Dani Shapiro
July 16, 2009

On Self-Protection

I’ve heard it said that writers have one less layer of skin than most normal people. We walk around just a bit more of ourselves exposed to the elements, to snippets of overheard conversation, to something we see on the street, to the remarks of perfect strangers. Really, it can’t be any other way. That sensitivity is also where the work comes from. But sometimes the sensitivity can be hard to take, especially when it comes to dealing with the response to our work out there in the world.

Lately I have been thinking of my new book as a very young, unprotected child–perhaps a child just learning to walk–shakily moving away from me. It’s still many months before publication, but I can feel it: the way it will be come something separate from me, something other, something that people will have opinions about, will weigh in on. It won’t be for everybody. Some critic will take a swipe at it. Recently, there was a kerfuffle on Twitter about a writer who publicly lost it after receiving a negative review. The immediacy that Twitter allows, combined with the possibility of a brief public melt-down going viral, created a big mess for her. But I’ve got to say, I know how she felt. A bad review is a little bit like a kid being mean to your kid.
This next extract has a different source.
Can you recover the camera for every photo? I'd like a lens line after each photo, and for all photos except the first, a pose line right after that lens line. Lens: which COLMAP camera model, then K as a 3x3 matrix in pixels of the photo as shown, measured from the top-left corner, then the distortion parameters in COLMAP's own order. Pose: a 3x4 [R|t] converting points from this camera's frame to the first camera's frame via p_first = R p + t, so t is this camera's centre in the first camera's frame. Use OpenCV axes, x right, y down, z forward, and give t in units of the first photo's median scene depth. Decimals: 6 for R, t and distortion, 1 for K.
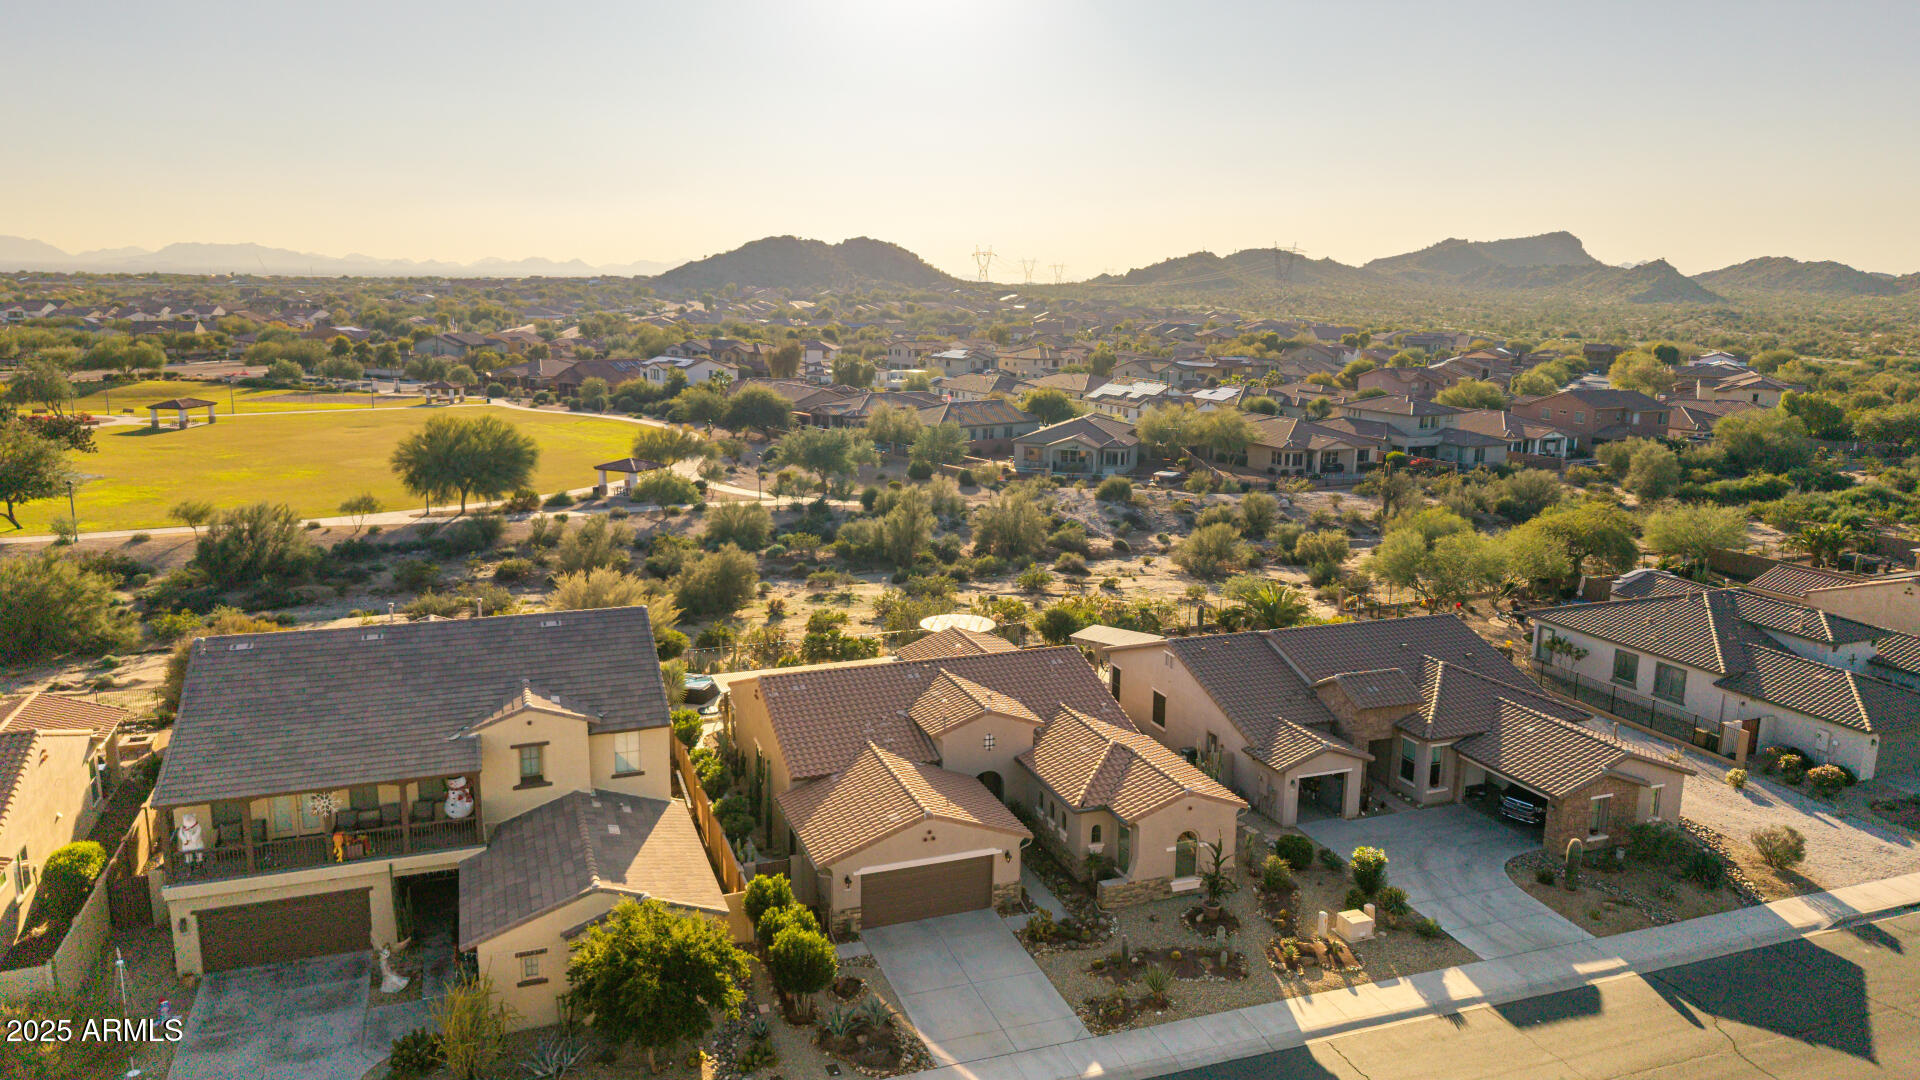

When I have seen a child be even slightly cruel to my son, I hate that kid. I want to kill him. And not to take the books-and-babies metaphor too far, but it’s a bit like that with a piece of writing. It’s something close to the writer’s soul, something nurtured and protected until ready to see the light of day–and then–SLAM. Wow. How to avoid feeling vulnerable to that?

A few months ago, a writer who had written the single most vicious review I had ever received–over ten years ago it still stings–friended me on Facebook. No note, no nothing. Just a friend request. I stared at it for a few minutes, the words of his review as fresh in my mind as if I had received it that morning. (A universal truth for writers seems to be that we never remember a single word from our good reviews. Only the bad ones stick.) Eventually I did accept him as a friend. Why? I don’t really know. Maybe enough time had passed. Maybe I was trying to be a bigger person. Maybe I wanted to show him that I didn’t care.
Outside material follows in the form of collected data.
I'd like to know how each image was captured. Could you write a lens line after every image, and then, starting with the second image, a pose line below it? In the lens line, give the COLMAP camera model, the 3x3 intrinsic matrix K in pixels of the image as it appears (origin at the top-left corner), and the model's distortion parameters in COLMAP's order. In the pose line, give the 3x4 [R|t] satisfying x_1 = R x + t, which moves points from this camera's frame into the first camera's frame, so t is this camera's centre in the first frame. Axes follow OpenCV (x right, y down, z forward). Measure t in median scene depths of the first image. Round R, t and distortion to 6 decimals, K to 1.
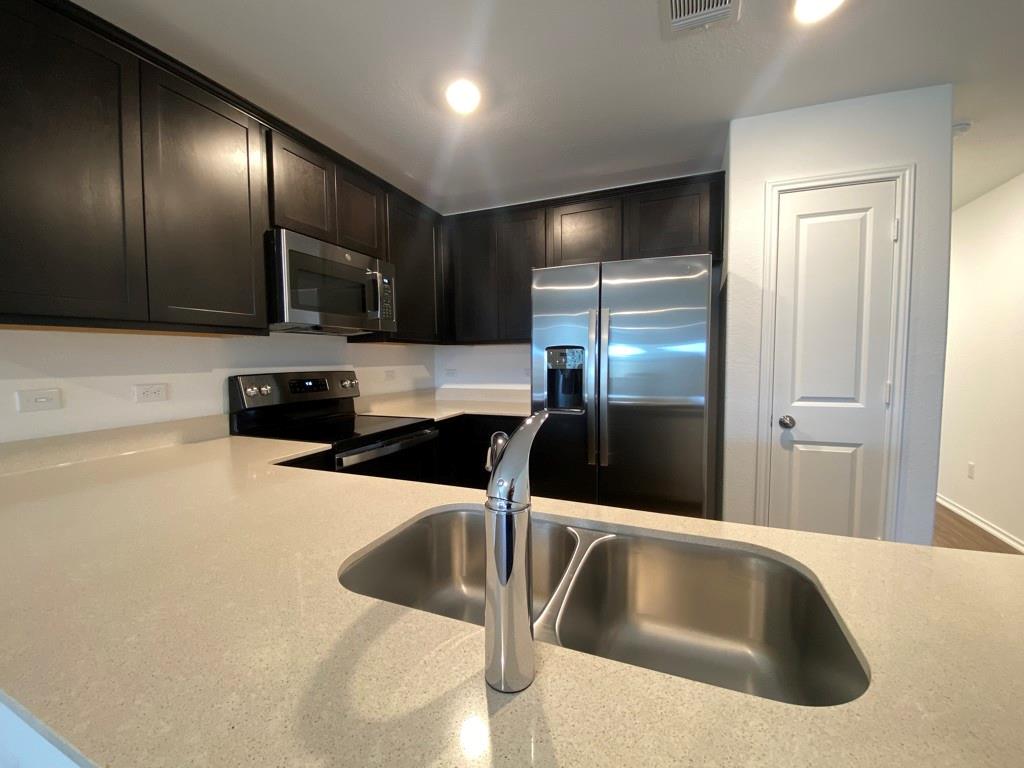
lens RADIAL K [[417.9, 0, 512.0], [0, 417.9, 384.0], [0, 0, 1]] dist [0.016661, -0.017734]
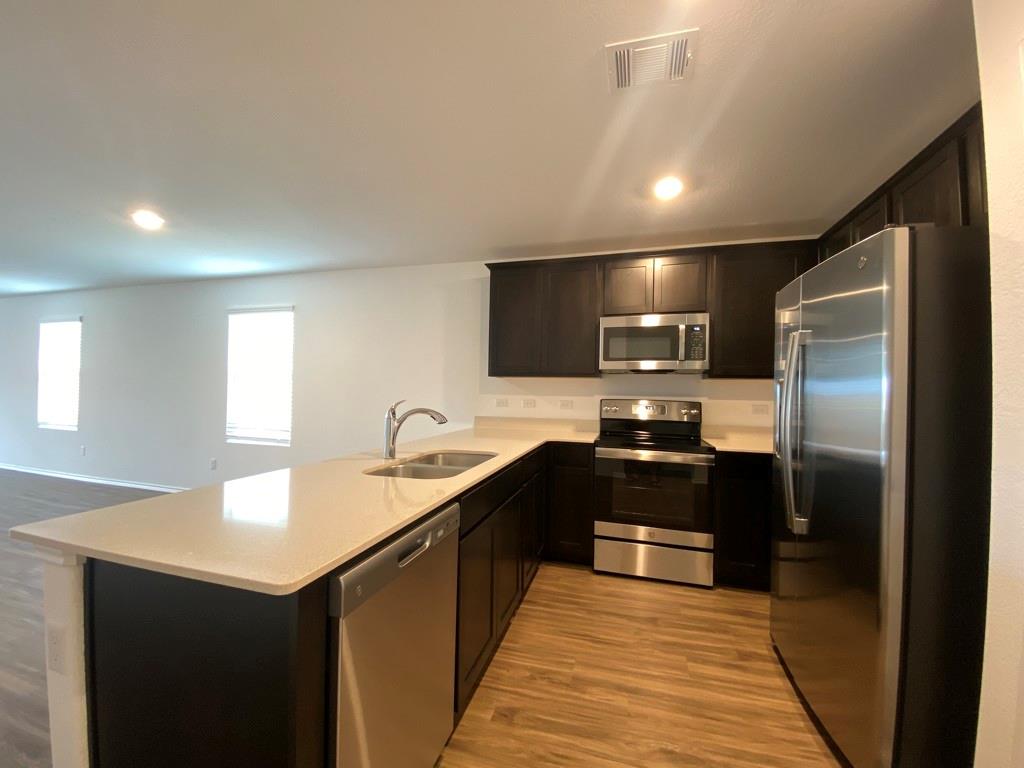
lens RADIAL K [[417.9, 0, 512.0], [0, 417.9, 384.0], [0, 0, 1]] dist [0.016661, -0.017734]
pose [[0.091823, 0.003800, -0.995768, 1.005543], [-0.080882, 0.996717, -0.003654, -0.044479], [0.992485, 0.080875, 0.091828, 0.411826]]
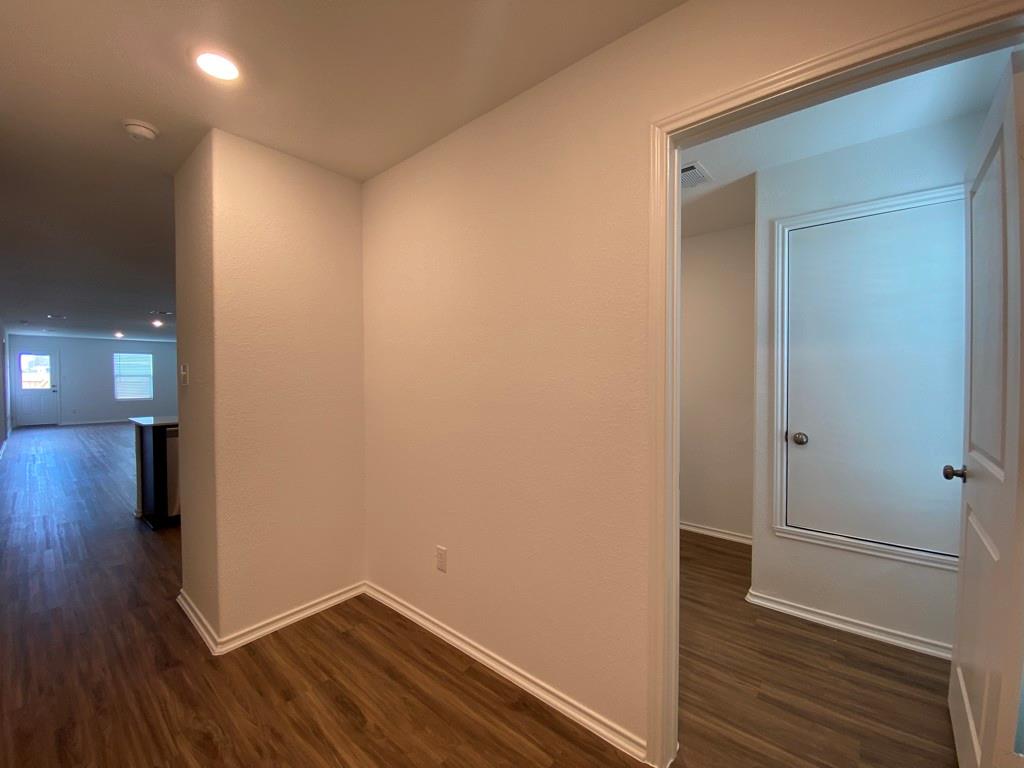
lens RADIAL K [[422.6, 0, 518.5], [0, 422.6, 386.2], [0, 0, 1]] dist [0.015497, -0.018224]
pose [[-0.320569, 0.035073, -0.946575, 1.726393], [-0.050845, 0.997236, 0.054170, -0.176451], [0.945859, 0.065494, -0.317900, 2.138012]]
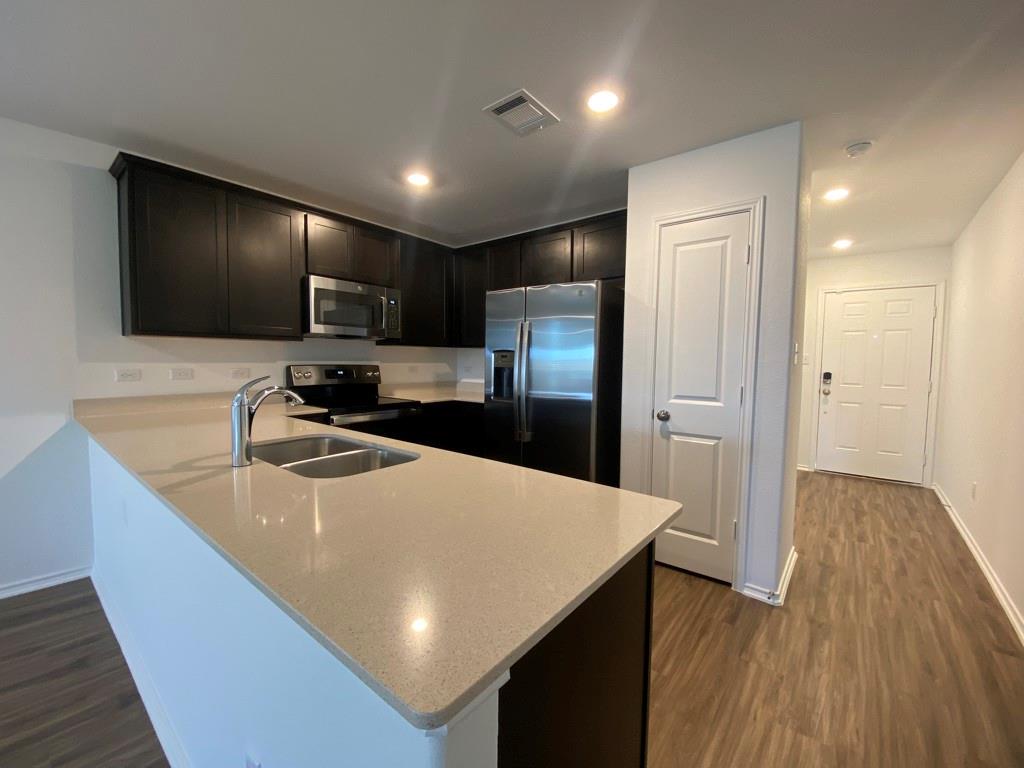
lens RADIAL K [[422.6, 0, 518.5], [0, 422.6, 386.2], [0, 0, 1]] dist [0.015497, -0.018224]
pose [[0.957983, 0.039100, -0.284148, 0.592497], [-0.038970, 0.999222, 0.006113, 0.014352], [0.284166, 0.005217, 0.958761, -0.283040]]
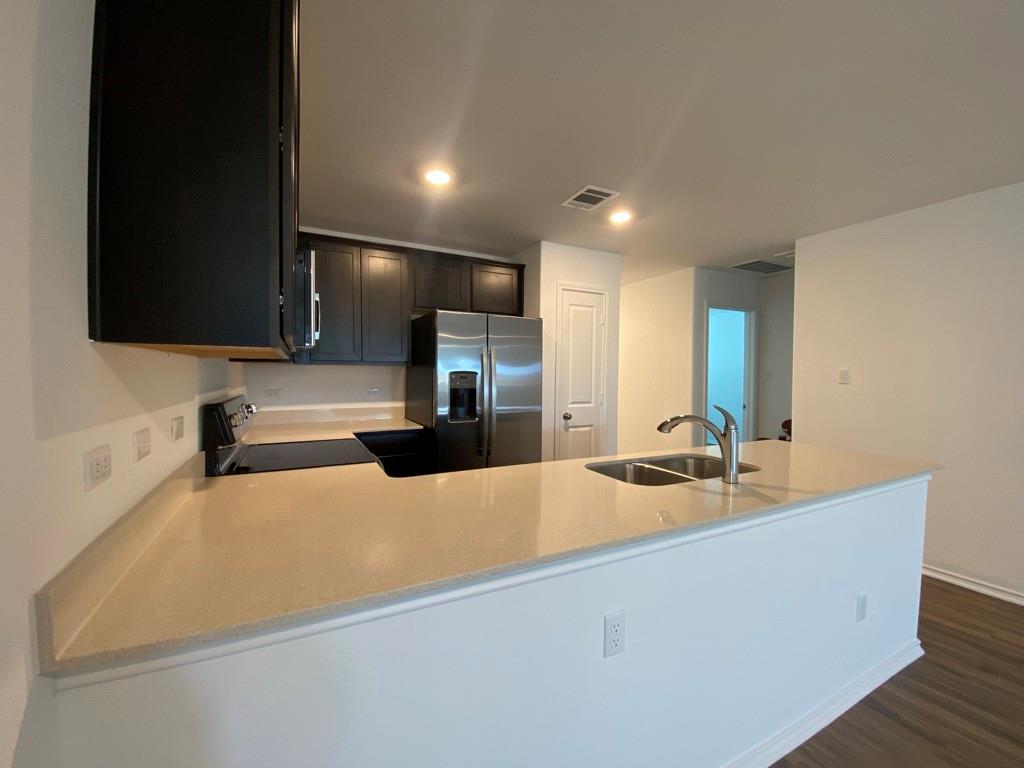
lens RADIAL K [[417.9, 0, 512.0], [0, 417.9, 384.0], [0, 0, 1]] dist [0.016661, -0.017734]
pose [[0.644254, -0.006502, 0.764784, -0.864357], [0.031211, 0.999354, -0.017796, -0.023318], [-0.764175, 0.035335, 0.644041, 0.020162]]
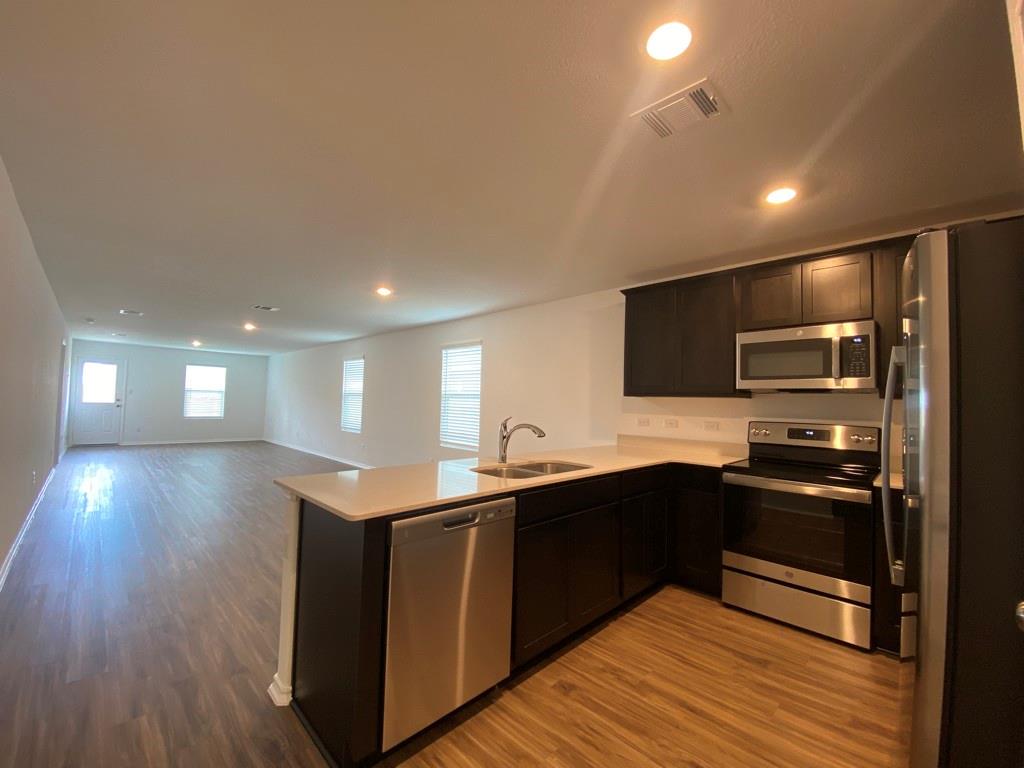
lens RADIAL K [[417.9, 0, 512.0], [0, 417.9, 384.0], [0, 0, 1]] dist [0.016661, -0.017734]
pose [[-0.394934, -0.035847, -0.918010, 1.136966], [-0.076774, 0.997031, -0.005904, -0.078377], [0.915496, 0.068147, -0.396514, 0.723458]]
But I do care–we all care. Whether it’s a review or a remark or a misunderstanding or even perceived indifference, we do care more than most people. To go back to the Martha Graham letter I quoted from the other day, we writers do walk around experiencing that queer, divine dissatisfaction. Someone once said–I think it was Valerie Martin–that there are three kinds of dispositions: a good disposition, a bad disposition, and a writer’s disposition.

So what are we to do with our dispositions? How are we to protect ourselves, our shivering, naked selves from our sensitivity to all that is? I think the only answer, if there is one, is this: we wrap ourselves in the writing. The work itself is our cloak and our shield. It’s all we’ve got. And the rest of it is none of our business.